Custom Counsel, a Maine-based firm that matches lawyers with discrete projects at small to mid-sized law firms, was started to serve female attorneys who became stay-at-home moms but wanted to continue practicing law. But its combination of high-level work and scheduling flexibility has started drawing many men aboard too. Men want “a means to enjoy a more reasonable pace of work in order to generally enjoy a more balanced life,” says Nicole Bradick, who founded Custom Counsel. She notes, however, that men are more likely than women to use freelancing not as a way to work part-time, but as a compliment to either a solo practice or other business.
Williams, author of the U.C. Hastings report on New Model firms, says that for men, attaining work-life balance often means coming up with a full-time schedule on their own terms, not dropping hours. In the report, Williams notes several firms that allow lawyers to work from home and distribute their hours across the day as they choose—an arrangement she calls “full-time flex.” Men want to be able to tell their families, ‘You can count on me to be home for dinner and take my vacations,’ says Williams.
The large variety of New Model firms also makes it apparent that young men are not the only ones concerned with flexibility. Senior lawyers with many years in practice are also opting out of Big Law. Jon Levitt and Bill Stone, both veteran in-house lawyers, founded Outside GC in 2002 after identifying a market need for part-time, on-demand general counsels. “From the very start, we saw an opportunity to attract really great lawyers by putting them more in control of what they did and how hard they worked,” says Stone. Stone says that many craft schedules around spending time with family, but many also use the time for volunteer work, hobbies, and starting other businesses.
While some of these firms have been around for more than a decade, it is more recently that they have been drawing significant attention in the industry. According to Debbie Epstein Henry, the founder of the firm Bliss Lawyers, one reason for this is the recession, after which many lawyers, men and women alike, were laid off and grew open to experimenting with alternative work arrangements. Technological developments have also made alternative arrangements more mainstream by reducing the stigma attached to working remotely. “It used to be that working from home was something to hide from clients,” says Epstein Henry. “Now clients are thrilled because they know the lack of overhead means we can charge them less.”
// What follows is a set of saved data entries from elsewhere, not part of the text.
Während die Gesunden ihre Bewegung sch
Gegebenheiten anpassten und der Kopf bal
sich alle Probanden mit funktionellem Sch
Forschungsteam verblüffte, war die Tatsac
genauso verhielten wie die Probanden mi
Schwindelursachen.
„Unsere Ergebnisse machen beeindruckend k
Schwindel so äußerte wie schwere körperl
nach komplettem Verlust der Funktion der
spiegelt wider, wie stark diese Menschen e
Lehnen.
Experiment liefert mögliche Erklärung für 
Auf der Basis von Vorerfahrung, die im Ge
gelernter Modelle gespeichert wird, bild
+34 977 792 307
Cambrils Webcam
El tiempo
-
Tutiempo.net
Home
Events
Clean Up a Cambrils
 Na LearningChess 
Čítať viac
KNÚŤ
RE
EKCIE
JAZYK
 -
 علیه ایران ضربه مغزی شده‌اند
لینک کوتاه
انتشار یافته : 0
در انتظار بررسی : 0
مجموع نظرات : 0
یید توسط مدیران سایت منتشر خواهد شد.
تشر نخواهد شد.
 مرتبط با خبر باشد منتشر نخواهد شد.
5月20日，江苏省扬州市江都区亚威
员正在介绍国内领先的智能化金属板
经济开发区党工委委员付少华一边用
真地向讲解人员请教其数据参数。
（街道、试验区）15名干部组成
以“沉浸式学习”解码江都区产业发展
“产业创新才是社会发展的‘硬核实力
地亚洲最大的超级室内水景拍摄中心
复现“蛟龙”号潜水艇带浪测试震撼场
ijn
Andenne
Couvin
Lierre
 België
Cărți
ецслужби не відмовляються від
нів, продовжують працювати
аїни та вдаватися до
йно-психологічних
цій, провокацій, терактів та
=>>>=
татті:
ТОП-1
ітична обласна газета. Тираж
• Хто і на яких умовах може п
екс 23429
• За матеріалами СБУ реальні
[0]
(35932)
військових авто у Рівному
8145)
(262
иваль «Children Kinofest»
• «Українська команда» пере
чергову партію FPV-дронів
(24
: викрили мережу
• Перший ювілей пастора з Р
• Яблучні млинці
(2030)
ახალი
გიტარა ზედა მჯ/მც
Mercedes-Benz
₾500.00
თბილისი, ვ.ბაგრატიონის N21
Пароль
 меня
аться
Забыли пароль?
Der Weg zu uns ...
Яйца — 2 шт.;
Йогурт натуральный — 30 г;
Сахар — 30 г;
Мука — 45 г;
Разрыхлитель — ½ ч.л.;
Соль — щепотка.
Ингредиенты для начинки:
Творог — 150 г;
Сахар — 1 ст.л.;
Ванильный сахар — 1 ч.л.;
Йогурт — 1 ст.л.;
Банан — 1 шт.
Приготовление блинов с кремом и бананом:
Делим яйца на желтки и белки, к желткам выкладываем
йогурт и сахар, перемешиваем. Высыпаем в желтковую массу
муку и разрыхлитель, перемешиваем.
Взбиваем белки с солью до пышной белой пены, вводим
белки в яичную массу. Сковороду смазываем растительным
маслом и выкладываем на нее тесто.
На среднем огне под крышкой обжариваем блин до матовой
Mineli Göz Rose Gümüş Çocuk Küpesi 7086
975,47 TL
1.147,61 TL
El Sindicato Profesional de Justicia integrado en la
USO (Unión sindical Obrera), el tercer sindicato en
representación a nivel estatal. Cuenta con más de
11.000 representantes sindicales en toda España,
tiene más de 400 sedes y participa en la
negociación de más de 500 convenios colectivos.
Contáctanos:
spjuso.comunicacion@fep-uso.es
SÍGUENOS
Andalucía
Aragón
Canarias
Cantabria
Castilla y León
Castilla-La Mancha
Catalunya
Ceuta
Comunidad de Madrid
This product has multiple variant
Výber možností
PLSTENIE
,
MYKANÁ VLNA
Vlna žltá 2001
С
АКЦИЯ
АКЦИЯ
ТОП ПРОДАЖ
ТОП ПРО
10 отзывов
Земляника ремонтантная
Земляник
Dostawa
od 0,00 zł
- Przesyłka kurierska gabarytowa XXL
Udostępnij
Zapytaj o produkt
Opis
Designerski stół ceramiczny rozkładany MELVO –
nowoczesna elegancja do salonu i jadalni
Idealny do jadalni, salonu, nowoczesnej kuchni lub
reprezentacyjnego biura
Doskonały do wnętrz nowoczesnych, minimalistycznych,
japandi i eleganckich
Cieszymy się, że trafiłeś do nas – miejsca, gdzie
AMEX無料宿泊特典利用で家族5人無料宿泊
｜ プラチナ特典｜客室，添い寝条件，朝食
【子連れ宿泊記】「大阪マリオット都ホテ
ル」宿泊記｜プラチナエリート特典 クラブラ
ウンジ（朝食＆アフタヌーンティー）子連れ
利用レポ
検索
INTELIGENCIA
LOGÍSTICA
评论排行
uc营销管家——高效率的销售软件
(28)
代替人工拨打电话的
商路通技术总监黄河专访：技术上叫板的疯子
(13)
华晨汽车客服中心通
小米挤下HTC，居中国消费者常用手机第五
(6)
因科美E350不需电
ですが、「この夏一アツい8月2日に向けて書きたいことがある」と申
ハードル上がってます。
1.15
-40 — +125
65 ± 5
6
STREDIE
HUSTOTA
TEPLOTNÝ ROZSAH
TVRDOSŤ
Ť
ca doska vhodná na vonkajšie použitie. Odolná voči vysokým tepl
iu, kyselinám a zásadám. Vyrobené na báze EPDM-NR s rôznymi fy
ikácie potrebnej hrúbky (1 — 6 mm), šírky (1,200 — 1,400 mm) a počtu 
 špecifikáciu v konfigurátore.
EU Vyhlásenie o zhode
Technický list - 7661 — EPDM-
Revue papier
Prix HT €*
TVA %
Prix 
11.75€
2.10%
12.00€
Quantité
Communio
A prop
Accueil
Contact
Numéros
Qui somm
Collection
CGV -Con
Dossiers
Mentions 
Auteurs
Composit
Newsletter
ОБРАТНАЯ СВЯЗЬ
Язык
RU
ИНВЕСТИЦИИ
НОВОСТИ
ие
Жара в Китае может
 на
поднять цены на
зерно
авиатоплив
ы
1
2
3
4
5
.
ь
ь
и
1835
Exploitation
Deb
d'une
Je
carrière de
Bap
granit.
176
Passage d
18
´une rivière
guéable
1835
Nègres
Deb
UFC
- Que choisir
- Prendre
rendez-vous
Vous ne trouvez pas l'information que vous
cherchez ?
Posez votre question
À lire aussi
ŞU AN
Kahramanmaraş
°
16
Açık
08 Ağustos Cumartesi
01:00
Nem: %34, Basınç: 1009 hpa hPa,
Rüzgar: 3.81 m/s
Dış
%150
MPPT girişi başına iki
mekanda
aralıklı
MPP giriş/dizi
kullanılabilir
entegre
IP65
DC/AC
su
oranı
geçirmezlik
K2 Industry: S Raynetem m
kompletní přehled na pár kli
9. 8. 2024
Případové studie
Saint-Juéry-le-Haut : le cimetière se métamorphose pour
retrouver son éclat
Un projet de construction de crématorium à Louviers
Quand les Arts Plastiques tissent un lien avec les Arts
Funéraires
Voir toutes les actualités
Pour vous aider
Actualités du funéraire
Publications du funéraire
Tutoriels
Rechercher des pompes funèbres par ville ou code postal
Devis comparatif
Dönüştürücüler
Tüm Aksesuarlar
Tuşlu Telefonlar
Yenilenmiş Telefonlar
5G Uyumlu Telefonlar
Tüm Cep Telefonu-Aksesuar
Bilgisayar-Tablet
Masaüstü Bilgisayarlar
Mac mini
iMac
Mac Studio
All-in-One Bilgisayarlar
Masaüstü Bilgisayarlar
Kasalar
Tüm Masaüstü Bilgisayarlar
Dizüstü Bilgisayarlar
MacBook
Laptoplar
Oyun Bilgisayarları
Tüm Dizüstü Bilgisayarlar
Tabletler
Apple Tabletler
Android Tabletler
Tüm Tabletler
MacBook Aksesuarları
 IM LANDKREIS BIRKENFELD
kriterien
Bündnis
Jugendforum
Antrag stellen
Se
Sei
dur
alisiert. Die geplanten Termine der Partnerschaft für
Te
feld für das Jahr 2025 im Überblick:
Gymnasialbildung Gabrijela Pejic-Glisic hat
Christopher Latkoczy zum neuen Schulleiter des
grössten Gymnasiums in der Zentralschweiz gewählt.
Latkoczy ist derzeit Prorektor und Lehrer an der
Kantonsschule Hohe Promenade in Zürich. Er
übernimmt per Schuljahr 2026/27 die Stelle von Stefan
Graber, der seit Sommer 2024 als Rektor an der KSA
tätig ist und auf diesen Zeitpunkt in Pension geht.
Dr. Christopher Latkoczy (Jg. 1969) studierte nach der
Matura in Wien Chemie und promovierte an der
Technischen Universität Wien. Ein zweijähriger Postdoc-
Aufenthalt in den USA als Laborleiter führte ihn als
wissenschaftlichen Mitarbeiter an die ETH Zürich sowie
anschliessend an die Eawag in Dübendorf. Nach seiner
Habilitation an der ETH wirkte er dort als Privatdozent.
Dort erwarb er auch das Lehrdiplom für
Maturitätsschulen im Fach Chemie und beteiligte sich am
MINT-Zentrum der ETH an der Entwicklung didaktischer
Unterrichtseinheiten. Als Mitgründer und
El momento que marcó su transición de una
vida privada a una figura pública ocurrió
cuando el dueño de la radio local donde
Law firms that place a premium on flexibility are still in their infancy, but they provide hope that eventually the entire legal industry will shift towards a more flexible, family-friendly model. “What we know about workplace practices changing over time is that experiments that work are the forerunners of new traditions,” says Friedman. “It will take decades. But it’s going to happen.” In the coming legal world, the ultimate partner office may be the one that looks a lot like your own living room.